There was a time this could have been true
The Woman Who Is Sawed in Half every night longs for a different name. Panfila, like her grandmother who had three breasts and became a fortune-teller. Carlotta after her mother, whose feet looked like hands. For hours each day, the Woman Who Is Sawed in Half gazes in the mirror, fingers tracing the black jagged seam spanning her waist like a belt. Sometimes after a show, unzipping her torso from her legs, the Woman Who Is Sawed in Half wonders if she is really two women. She remembers how she was pulled from her mother in two pieces, the doctors’ bewilderment, her father’s disappointment. More than anything, The Woman Who Is Sawed in Half dreams of a day when she will wake to find herself seamless. Then, she can trade in the circus life, its fishnet stockings and sequins. Then, she will be just like other women. The Woman Who Is Sawed in Half knows this is just a pipe dream, always beyond her reach. Her grandmother’s words have lived for years under her skin, without a name, loneliness cannot find you.
EXODUS
When we were exiles, my mother wrapped me in paper bags for warmth, carried me on her back as she walked for miles. Our shadows on the ground were one body, everything I saw was framed by her long black hair. Sometimes we stopped in villages for shelter, never stayed for more than a night. We weren’t searching for anything holy, just a place where we could uncurl our fists. My mother told me I was born with the map on my back. I remember how, when we were lost, she used it to orient herself, her coarsened fingers undoing the buttons of my dress, smoothing the cloth from my shoulders, cities and towns asleep under her fingers. Once she said, Your spine is the river, each vertebra is a path we could take.

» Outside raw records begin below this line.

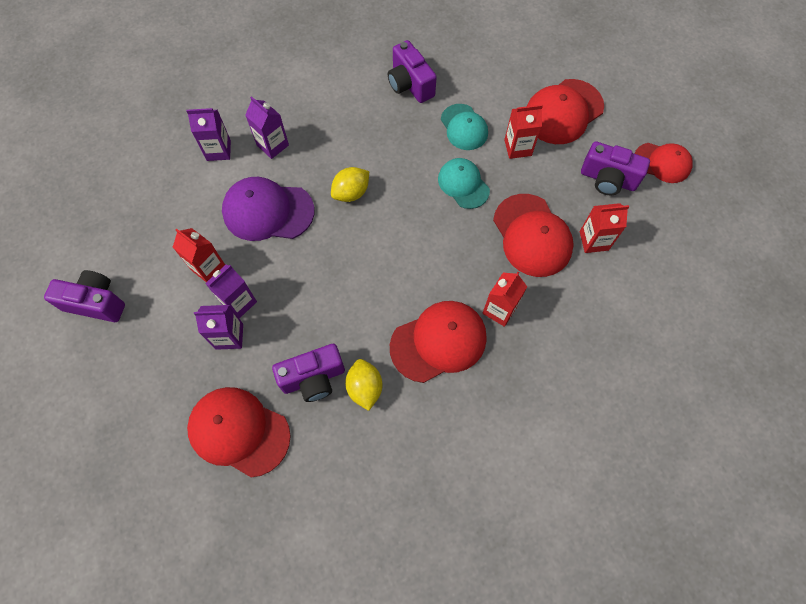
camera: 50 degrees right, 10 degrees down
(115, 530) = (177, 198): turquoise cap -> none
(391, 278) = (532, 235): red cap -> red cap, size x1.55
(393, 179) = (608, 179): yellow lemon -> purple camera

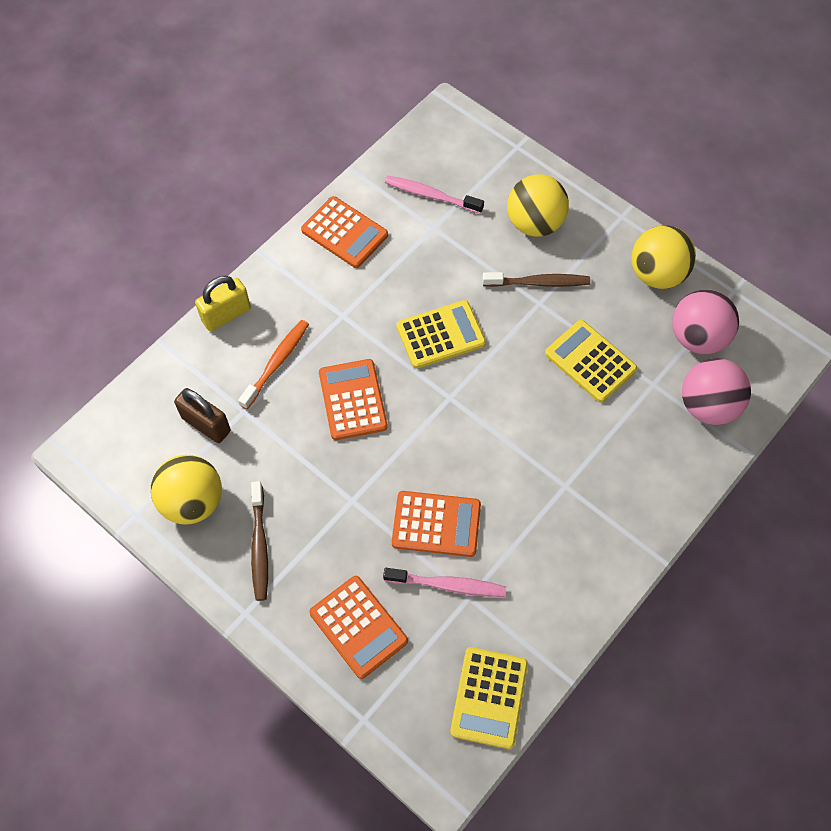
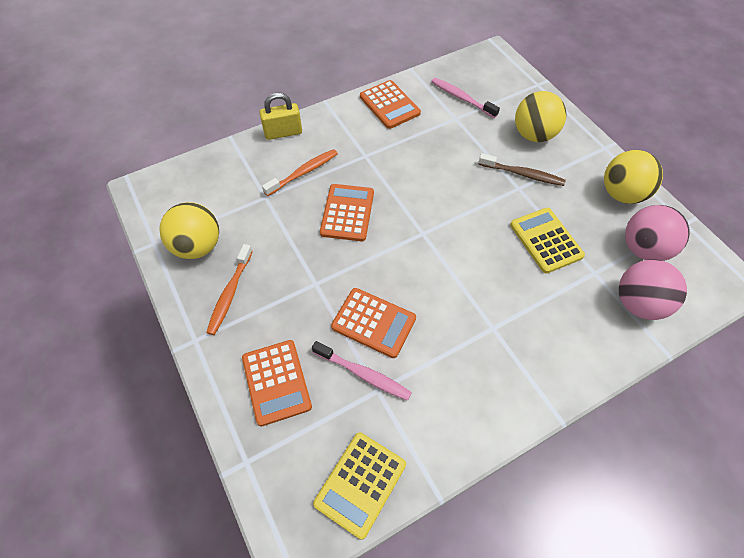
camera: 20 degrees right, 5 degrees down
(206, 424) = (234, 198): brown padlock -> none
(259, 545) = (230, 293): brown toothbrush -> orange toothbrush
(440, 335) = (432, 188): yellow calculator -> none

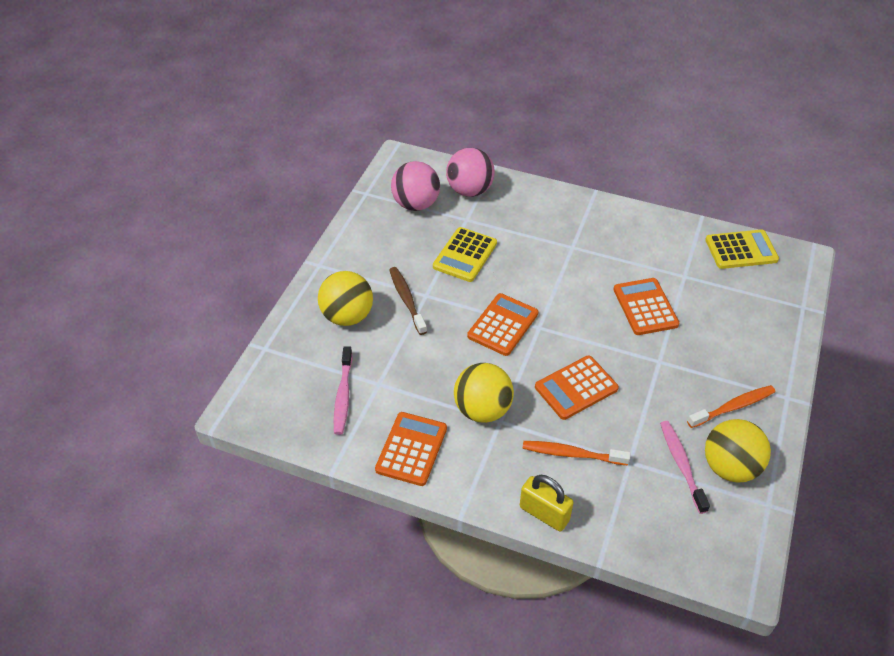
camera: 130 degrees left, 10 degrees down
(276, 382) = (747, 328): orange calculator -> orange calculator (503, 325)
(363, 374) = (684, 289): pink toothbrush -> pink toothbrush (681, 465)
(622, 194) = (368, 235): yellow ball -> yellow ball (482, 410)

The Invisible Girl goes to confession
When the Invisible Girl goes to confession the priest thinks she’s an angel. He knows she’s near when candles on the altar flicker. If he squints, the priest can see the outline of a woman rising from the incense. In his dreams the Invisible Girl looks like Mary Magdalene, with black hair, high cheekbones, rounded hips. The Invisible Girl’s confession is the susurration of leaves on a windy day. She asks the priest if her invisibility is a punishment or simply god’s way of teaching her humility. The priest is full of his own questions. In his dreams he is more man than priest. When he closes his eyes, he pretends that the Invisible Girl’s collarbone is a tree branch and his lips are birds.
Subversion
If only I’d been encouraged, as a child, to cultivate the ability to breathe like a wren, that shallow, barely discernible rise of its breast. Someone says transmutation. Or maybe meet me at the station. Imagine each new footfall on the wooden platform, the wait for a lover who never shows, hoarse cries of steam engines. The moon is just another handsome face in the dark. How the stars endure its relentless betrayal. How the light loses itself in the sea’s wilderness. If only I could write letters to my other selves, the ones living their lives alongside mine. The ones whose presence, on cloudy days, I sense in the hastening of air against my cheek.
Note: “Ascension” previously appeared in The Normal School, “Exodus” in Poets and Artists, and “Subversion” in The Laurel Review.